Without the support of a single Republican lawmaker, the House today approved the $819 billion American Recovery and Reinvestment Act by a vote of 244-188.
The package would allocate more than $100 billion in direct spending for various green projects, including money for clean energy and efficiency programs, a smart grid, weatherization of low- and moderate-income homes, retrofits on public buildings and public housing, clean water infrastructure, and environmental restoration.
The measure contains $14.6 billion for public transportation, $3 billion more than originally planned thanks to an amendment that mass transit supporters were able to add during debate. There’s also $37.9 billion for energy efficiency and $27.8 billion for renewable energy. On top of those amounts, the Ways and Means Committee added $20 billion in renewable-energy and energy-efficiency tax credits and related financial incentives, and inserted language to make the investment tax credit passed last year refundable.
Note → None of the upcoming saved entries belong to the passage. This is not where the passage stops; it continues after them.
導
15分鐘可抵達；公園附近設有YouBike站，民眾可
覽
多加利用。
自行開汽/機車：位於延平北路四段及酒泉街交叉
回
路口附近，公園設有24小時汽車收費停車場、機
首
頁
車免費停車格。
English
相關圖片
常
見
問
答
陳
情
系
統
The bill now moves to the Senate, which probably won’t vote on a package until next week. Appropriators have been hashing out how they’ll distribute funds, and it’s looking like green projects won’t fare as well in the Senate version even though senators’ package is $68 billion larger. The Senate Appropriations Committee approved $365.6 billion in spending, and the Senate Finance Committee passed $522 billion in tax measures, which include incentives for renewables. There’s only $8.4 billion for mass transit in the Senate package, which is even less than a previous draft of the bill called for.
Some environmental groups are perturbed by $50 billion in loan guarantees for the nuclear industry that are included in the Senate package. “The nuclear industry has given millions of dollars to politicians, an investment that appears to be paying off,” Friends of the Earth President Brent Blackwelder said in a statement on Wednesday. “Senators are supposed to be fixing the economy but instead they’re offering the nuclear industry a $50 billion gift that will create virtually no near-term jobs. It’s unconscionable. Lobbyists are probably popping champagne corks as we speak.”
Ken Ward reports that coal supporters also inserted $4.6 billion for the industry into the Senate bill, nearly double the money in the House version. That includes $2 billion for the development of “near-zero emissions” power plants, $1 billion for the Department of Energy’s Clean Coal Power Initiative, and $1.6 billion for carbon capture at industrial plants.
Enviros are hoping that the Senate can do better as they move forward on the package.
“The House has now set a high bar and as this bill moves to the Senate, it is vitally important that we see even more of these kinds of improvements,” said Melinda Pierce, the Sierra Club’s deputy director of national campaigns. “Focus must remain on investing in newer, cleaner, more efficient technology and not wasting money on costly, business-as-usual approaches like new coal plants or ‘highways to nowhere.'”
President Obama issued a statement following the House passage of the bill, calling for the legislation to be improved before it reaches his desk: “The plan now moves to the Senate, and I hope that we can continue to strengthen this plan before it gets to my desk. But what we can’t do is drag our feet or allow the same partisan differences to get in our way. We must move swiftly and boldly to put Americans back to work, and that is exactly what this plan begins to do.”